Ann Med Surg (Lond). 2017 Dec 28:26:19-23. doi: 10.1016/j.amsu.2017.12.011. eCollection 2018 Feb.

Abstract

Background: Laparoscopic surgery is the favoured method of colorectal cancer resections. It is surgeon expertise and discretion to choose whether to mobilize colon lateral-to-medial or medial-to-lateral. We aim to identify the advantage of one approach over the other in short-term and cancerrelated outcomes.

Methods: A retrospective review of a prospectively maintained database of all laparoscopic colorectal resections with curative-intent, in a single unit, from March 2013 to October 2014. Data was collected on patient demographics, method of laparoscopic mobilisation, operating time, length-of-stay, post-operative complications, clearance of circumferential resection margins lymph node harvest and follow-up.

Results: 137 patients with comparable patient demographics had laparoscopic colorectal cancer resection. 76 (60.3%) male and 50 (39.7%) female patients. 58(46.0%) of resections were performed using medial-to-lateral approach, while 68(54.0%) lateral-to-medial. Lateral group had on average 14(0-38) lymph nodes with specimen compared to 17 (6-45) in medial group. There was a statistically significant difference in the major complication rate (Clavien-Dindo IV) between the groups with 1(1.7%) in the medial-to-lateral group compared to 7 (10.2%) in the lateral-to-medial group, (p .035). Patients in the medial-to-lateral group had median length-of-stay of 7 days (range 2-55) compared to 7 days (range 2-75) in the lateral-to-medial group.
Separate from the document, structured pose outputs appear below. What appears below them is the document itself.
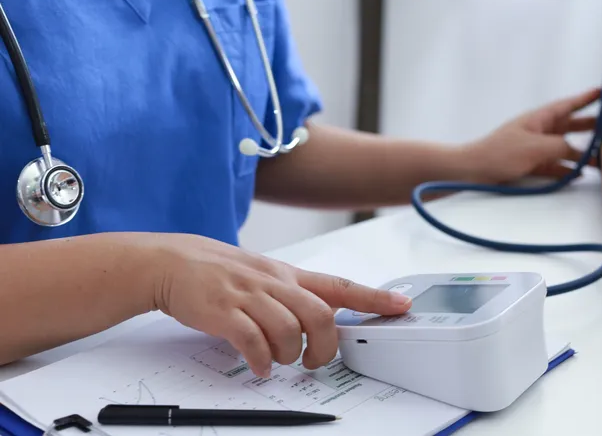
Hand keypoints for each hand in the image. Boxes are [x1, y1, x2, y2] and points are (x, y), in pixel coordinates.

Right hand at [149, 234, 411, 376]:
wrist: (173, 262)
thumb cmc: (225, 273)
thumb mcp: (266, 275)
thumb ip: (295, 295)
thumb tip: (325, 320)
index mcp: (288, 275)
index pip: (339, 285)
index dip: (373, 298)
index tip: (401, 306)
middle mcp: (274, 282)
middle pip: (320, 315)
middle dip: (325, 347)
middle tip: (313, 360)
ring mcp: (248, 296)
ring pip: (289, 329)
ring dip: (289, 355)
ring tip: (279, 360)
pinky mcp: (223, 312)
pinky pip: (252, 340)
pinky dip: (261, 360)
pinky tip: (259, 365)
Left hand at [463, 87, 600, 183]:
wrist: (473, 172)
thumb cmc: (499, 154)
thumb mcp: (536, 147)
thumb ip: (561, 147)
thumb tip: (580, 152)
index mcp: (539, 119)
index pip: (568, 105)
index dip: (586, 98)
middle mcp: (540, 132)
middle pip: (571, 126)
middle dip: (592, 126)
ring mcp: (536, 149)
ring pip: (566, 149)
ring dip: (583, 153)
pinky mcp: (532, 166)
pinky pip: (556, 167)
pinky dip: (568, 170)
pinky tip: (580, 174)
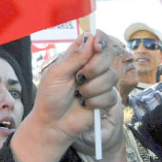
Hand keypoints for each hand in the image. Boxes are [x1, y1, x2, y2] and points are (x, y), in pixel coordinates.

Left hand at [30, 31, 118, 145]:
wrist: (53, 124)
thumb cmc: (50, 98)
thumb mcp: (56, 74)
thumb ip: (74, 57)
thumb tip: (91, 38)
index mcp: (77, 57)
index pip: (95, 39)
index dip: (100, 39)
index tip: (97, 46)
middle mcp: (91, 67)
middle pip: (109, 54)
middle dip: (95, 66)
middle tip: (79, 77)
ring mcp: (100, 82)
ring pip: (111, 76)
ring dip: (92, 88)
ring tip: (78, 95)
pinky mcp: (106, 99)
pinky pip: (111, 95)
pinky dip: (95, 101)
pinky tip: (84, 105)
There was no statistically significant difference in survival between both groups up-to 1334 days p=.413.

Conclusion: Our study shows that mobilising the colon medially in laparoscopic colorectal cancer resection increases the lymph node harvest, gives comparable CRM clearance, similar length of hospital stay and complications. It makes no statistically significant difference in the overall patient survival.

Keywords: Colorectal cancer; Lateral mobilisation; Medial mobilisation; Mesocolon; Method of surgery; survival.